Germany was full of thought, and her universities swarmed with
philosophers and grand thinkers in every department of knowledge.
Humboldt was the friend and companion of the greatest poets, historians,
philologists, artists, statesmen, critics and logicians of his time.
He was the companion of Schiller, who believed that man would be
regenerated through the influence of the beautiful; of Goethe, the
grand patriarch of German literature; of Wieland, who has been called
the Voltaire of Germany; of Herder, who wrote the outlines of a
philosophical history of man; of Kotzebue, who lived in the world of
romance; of Schleiermacher, the pantheist; of Schlegel, who gave to his
country the enchanted realm of Shakespeare--of the sublime Kant, author
of the first work published in Germany on Pure Reason; of Fichte, the
infinite idealist; of Schopenhauer, the European Buddhist who followed
the great Gautama to the painless and dreamless Nirvana, and of hundreds
of others whose names are familiar to and honored by the scientific
world.
The German mind had been grandly roused from the long lethargy of the
dark ages of ignorance, fear and faith. Guided by the holy light of
reason, every department of knowledge was investigated, enriched and
illustrated.
Humboldt breathed the atmosphere of investigation; old ideas were
abandoned; old creeds, hallowed by centuries, were thrown aside;
thought became courageous; the athlete, Reason, challenged to mortal
combat the monsters of superstition.
No wonder that under these influences Humboldt formed the great purpose
of presenting to the world a picture of nature, in order that men might,
for the first time, behold the face of their Mother.
Europe becoming too small for his genius, he visited the tropics in the
new world, where, in the most circumscribed limits, he could find the
greatest number of plants, of animals, and the greatest diversity of
climate, that he might ascertain the laws governing the production and
distribution of plants, animals and men, and the effects of climate upon
them all. He sailed along the gigantic Amazon--the mysterious Orinoco--
traversed the Pampas--climbed the Andes until he stood upon the crags of
Chimborazo, more than eighteen thousand feet above the level of the sea,
and climbed on until blood flowed from his eyes and lips. For nearly
five years he pursued his investigations in the new world, accompanied
by the intrepid Bonpland. Nothing escaped his attention. He was the
best intellectual organ of these new revelations of science. He was
calm, reflective and eloquent; filled with a sense of the beautiful,
and the love of truth. His collections were immense, and valuable
beyond calculation to every science. He endured innumerable hardships,
braved countless dangers in unknown and savage lands, and exhausted his
fortune for the advancement of true learning.
Upon his return to Europe he was hailed as the second Columbus; as the
scientific discoverer of America; as the revealer of a new world; as
the great demonstrator of the sublime truth that universe is governed by
law.

[Saved data entries]
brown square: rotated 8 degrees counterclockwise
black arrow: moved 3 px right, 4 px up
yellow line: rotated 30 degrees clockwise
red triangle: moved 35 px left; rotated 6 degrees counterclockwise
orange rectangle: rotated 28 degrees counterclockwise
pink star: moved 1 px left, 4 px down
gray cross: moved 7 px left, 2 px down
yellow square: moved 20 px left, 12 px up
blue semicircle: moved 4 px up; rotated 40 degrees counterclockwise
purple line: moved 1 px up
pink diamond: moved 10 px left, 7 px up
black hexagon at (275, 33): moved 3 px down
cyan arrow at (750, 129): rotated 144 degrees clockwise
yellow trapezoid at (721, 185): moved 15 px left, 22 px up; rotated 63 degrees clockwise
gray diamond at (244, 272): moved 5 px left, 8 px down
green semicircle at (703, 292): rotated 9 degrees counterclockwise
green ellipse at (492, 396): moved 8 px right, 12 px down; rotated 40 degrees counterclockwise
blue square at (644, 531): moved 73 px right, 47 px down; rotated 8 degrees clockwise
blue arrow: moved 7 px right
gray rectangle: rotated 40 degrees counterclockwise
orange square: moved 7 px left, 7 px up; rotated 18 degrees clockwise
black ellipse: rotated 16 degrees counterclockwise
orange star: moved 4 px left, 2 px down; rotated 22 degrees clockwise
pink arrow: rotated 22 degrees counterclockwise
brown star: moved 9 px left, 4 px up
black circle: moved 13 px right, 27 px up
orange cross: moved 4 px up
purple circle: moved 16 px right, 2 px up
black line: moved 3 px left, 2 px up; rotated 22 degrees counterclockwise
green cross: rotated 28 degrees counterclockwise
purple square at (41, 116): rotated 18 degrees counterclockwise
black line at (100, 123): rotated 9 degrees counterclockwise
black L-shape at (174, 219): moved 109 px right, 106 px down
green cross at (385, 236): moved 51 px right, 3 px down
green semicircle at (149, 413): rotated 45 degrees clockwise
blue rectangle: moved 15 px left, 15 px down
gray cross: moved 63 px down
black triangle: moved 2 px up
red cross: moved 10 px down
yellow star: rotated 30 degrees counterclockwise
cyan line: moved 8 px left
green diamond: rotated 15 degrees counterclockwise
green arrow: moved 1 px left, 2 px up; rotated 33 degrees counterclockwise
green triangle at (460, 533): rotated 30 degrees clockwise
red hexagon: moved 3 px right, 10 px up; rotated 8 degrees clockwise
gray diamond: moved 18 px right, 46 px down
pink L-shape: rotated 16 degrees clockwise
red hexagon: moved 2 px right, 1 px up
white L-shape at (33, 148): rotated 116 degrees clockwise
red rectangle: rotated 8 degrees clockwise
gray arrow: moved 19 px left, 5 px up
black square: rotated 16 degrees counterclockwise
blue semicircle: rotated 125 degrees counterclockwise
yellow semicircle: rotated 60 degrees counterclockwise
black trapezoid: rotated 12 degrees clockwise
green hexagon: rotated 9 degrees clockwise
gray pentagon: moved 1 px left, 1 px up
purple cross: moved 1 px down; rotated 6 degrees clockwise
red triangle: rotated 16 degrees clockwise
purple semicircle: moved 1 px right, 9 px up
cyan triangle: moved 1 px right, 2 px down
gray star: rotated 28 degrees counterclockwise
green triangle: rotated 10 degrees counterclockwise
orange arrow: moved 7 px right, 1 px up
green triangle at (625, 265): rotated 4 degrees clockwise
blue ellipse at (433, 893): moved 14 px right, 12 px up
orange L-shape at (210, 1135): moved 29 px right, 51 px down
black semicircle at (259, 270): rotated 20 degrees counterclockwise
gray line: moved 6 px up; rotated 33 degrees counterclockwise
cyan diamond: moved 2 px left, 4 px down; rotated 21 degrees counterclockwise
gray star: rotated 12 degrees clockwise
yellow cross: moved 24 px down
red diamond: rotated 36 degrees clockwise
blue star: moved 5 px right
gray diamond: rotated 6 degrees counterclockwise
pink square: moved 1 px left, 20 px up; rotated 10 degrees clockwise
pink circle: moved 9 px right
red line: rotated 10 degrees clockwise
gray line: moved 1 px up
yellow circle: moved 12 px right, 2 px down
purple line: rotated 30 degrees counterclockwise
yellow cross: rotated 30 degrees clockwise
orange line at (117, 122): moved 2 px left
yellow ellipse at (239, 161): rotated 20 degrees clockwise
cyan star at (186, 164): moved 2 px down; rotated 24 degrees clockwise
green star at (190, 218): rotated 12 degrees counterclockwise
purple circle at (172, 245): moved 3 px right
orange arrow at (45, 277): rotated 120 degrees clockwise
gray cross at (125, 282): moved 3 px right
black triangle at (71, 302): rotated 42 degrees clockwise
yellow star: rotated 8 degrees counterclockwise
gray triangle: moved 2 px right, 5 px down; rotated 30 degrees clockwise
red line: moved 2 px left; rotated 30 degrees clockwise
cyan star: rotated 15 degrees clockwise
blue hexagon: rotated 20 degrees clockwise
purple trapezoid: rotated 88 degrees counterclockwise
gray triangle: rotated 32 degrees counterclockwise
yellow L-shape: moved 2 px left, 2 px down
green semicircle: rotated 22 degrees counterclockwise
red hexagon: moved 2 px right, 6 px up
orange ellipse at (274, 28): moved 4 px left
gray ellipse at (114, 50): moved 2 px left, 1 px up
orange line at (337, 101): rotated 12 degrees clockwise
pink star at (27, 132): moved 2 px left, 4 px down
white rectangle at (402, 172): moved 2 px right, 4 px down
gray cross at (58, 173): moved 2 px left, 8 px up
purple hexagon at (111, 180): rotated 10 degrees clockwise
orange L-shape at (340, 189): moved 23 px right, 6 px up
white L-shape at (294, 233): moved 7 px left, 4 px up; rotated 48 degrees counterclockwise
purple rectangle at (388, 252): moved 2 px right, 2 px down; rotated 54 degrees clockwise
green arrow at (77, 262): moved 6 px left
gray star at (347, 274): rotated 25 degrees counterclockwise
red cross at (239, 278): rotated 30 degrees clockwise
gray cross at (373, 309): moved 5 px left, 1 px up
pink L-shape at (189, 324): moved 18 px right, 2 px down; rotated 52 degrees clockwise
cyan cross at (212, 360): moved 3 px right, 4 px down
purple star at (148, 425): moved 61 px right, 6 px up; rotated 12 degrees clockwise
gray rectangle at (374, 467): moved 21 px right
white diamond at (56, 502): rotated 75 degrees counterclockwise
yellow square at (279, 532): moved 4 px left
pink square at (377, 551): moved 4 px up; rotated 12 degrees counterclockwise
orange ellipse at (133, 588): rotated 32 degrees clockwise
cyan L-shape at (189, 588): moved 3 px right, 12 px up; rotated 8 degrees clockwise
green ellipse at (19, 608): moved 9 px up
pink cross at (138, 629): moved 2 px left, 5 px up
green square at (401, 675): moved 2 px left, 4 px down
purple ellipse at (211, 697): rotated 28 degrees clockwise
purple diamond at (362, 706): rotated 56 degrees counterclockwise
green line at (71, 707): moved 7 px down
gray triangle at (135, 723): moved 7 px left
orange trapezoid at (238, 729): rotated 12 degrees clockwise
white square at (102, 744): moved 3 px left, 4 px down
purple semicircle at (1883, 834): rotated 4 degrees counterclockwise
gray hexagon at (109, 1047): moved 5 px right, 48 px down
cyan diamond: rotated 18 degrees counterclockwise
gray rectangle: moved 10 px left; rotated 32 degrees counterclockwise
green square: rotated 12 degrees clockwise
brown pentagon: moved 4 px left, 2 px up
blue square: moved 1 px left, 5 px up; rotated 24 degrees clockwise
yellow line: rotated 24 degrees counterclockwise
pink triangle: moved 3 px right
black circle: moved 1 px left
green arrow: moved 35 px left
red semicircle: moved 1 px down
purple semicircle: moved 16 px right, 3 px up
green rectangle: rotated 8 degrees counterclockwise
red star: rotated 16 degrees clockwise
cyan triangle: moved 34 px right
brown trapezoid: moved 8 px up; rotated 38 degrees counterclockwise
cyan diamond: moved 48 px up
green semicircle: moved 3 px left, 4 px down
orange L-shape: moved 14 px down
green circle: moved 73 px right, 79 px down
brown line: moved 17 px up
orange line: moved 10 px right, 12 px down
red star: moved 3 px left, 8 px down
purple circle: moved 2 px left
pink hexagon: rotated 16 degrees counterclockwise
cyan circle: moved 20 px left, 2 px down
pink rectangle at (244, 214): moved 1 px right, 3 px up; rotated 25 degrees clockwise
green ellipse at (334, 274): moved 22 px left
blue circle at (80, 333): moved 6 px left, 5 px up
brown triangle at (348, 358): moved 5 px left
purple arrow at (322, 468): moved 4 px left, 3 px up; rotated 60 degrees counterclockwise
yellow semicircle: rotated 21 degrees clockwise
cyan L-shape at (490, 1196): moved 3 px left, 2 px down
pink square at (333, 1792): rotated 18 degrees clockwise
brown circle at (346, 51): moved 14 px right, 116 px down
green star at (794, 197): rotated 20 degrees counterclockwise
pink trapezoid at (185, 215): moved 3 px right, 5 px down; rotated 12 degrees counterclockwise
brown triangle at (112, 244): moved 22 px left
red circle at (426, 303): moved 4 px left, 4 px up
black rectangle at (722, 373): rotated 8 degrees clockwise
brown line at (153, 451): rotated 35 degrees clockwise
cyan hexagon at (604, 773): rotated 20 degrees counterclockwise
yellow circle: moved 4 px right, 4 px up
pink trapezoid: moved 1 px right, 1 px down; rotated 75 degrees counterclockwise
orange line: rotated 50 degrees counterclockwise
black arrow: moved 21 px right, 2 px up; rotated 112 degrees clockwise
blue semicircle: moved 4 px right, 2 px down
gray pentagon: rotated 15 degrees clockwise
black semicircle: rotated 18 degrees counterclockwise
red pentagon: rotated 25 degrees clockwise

**Problem**
Translate this sentence from the passage on Humboldt into French: "For nearly five years he pursued his investigations in the new world, accompanied by the intrepid Bonpland." The material has no connection to the passage about Humboldt.

**Final result**
Pendant près de cinq ans, il poursuivit ses recherches dans le nouveau monde, accompagné de l'intrépide Bonpland.